▸ Task to carry out
Lines below that include the word "publike" should each be copied.

Dataset excerpts:
--------------------------------------------------
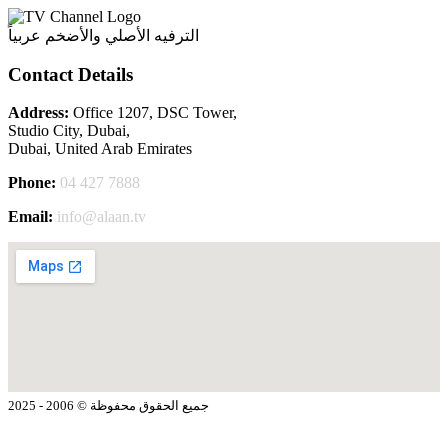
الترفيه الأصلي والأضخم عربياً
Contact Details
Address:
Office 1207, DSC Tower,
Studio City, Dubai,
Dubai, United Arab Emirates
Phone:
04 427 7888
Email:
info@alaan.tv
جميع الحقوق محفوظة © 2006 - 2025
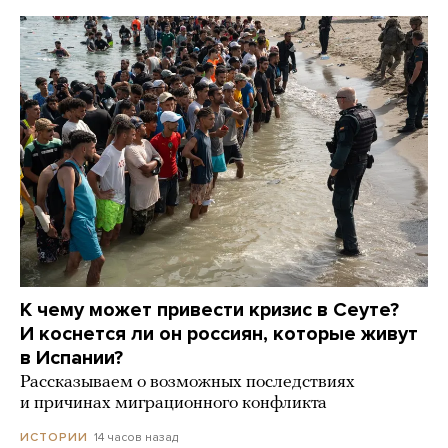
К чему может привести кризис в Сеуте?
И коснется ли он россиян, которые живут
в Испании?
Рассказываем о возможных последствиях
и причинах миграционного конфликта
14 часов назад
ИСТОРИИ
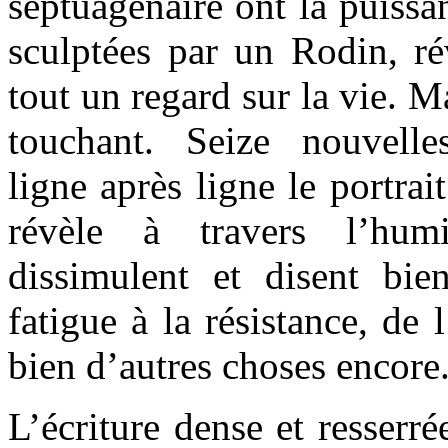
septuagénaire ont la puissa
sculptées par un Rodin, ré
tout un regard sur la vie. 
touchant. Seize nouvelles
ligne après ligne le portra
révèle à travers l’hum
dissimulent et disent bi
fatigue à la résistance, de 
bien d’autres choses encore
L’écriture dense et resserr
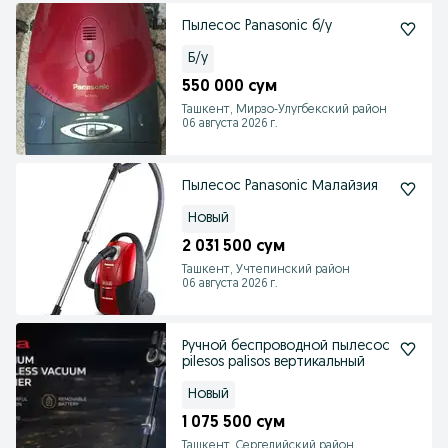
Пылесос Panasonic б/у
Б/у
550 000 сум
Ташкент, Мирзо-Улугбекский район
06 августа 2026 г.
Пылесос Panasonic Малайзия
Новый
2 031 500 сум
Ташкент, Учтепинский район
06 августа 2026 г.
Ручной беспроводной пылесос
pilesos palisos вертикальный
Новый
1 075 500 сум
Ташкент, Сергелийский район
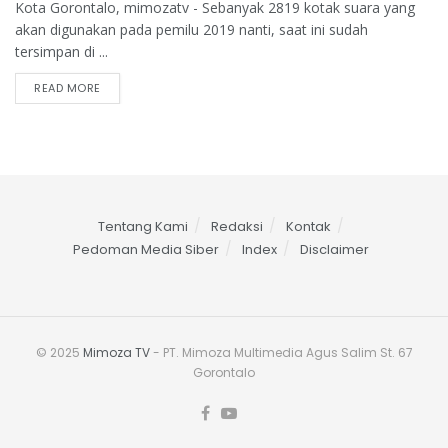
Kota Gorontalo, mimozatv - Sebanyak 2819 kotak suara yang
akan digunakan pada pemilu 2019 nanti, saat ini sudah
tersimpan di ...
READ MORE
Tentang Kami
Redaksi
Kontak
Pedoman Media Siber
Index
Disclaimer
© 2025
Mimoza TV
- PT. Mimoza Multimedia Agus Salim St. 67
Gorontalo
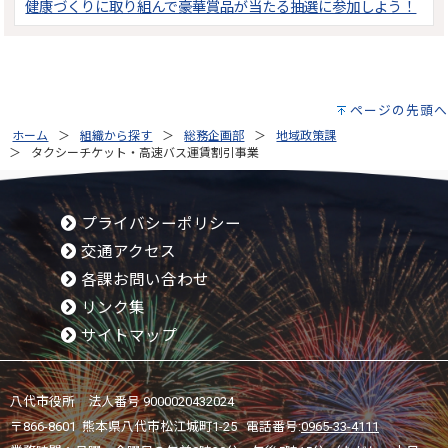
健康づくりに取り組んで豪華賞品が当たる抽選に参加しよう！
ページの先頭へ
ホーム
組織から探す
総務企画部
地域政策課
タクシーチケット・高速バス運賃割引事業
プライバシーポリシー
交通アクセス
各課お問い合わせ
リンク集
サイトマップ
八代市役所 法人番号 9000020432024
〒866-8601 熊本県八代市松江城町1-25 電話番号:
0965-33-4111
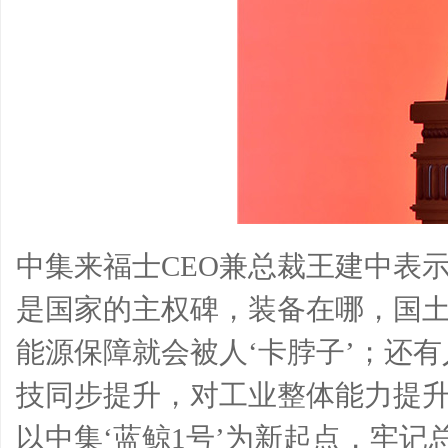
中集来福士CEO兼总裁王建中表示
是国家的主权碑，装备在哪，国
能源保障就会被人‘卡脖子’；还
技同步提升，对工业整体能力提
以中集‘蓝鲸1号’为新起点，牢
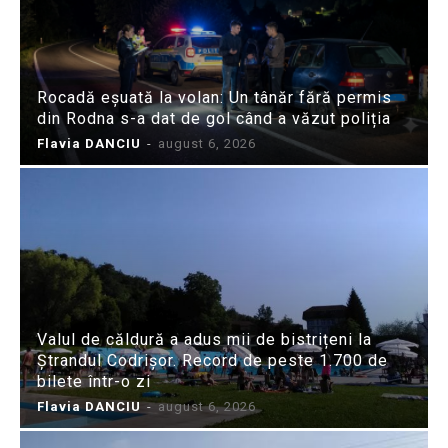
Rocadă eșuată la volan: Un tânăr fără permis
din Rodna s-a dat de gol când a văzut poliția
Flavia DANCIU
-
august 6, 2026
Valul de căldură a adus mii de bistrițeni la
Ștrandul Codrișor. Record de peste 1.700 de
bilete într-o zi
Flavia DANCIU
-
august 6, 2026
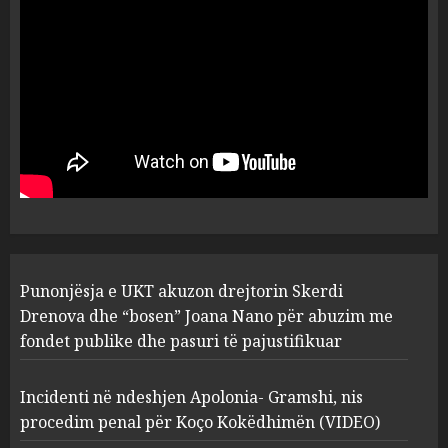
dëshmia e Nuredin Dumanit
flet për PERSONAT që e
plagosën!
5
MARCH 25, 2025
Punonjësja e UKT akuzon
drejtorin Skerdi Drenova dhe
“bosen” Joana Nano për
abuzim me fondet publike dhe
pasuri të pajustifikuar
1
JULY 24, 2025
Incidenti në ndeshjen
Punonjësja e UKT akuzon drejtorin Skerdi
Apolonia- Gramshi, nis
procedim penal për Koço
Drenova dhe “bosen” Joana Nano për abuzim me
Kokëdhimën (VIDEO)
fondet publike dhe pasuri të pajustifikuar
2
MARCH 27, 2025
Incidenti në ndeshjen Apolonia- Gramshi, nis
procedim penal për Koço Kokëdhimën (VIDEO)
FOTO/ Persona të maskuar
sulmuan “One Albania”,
--------------------------------------------------
▸ Completed task
abuzim me fondet publike dhe
fondet publike dhe pasuri të pajustifikuar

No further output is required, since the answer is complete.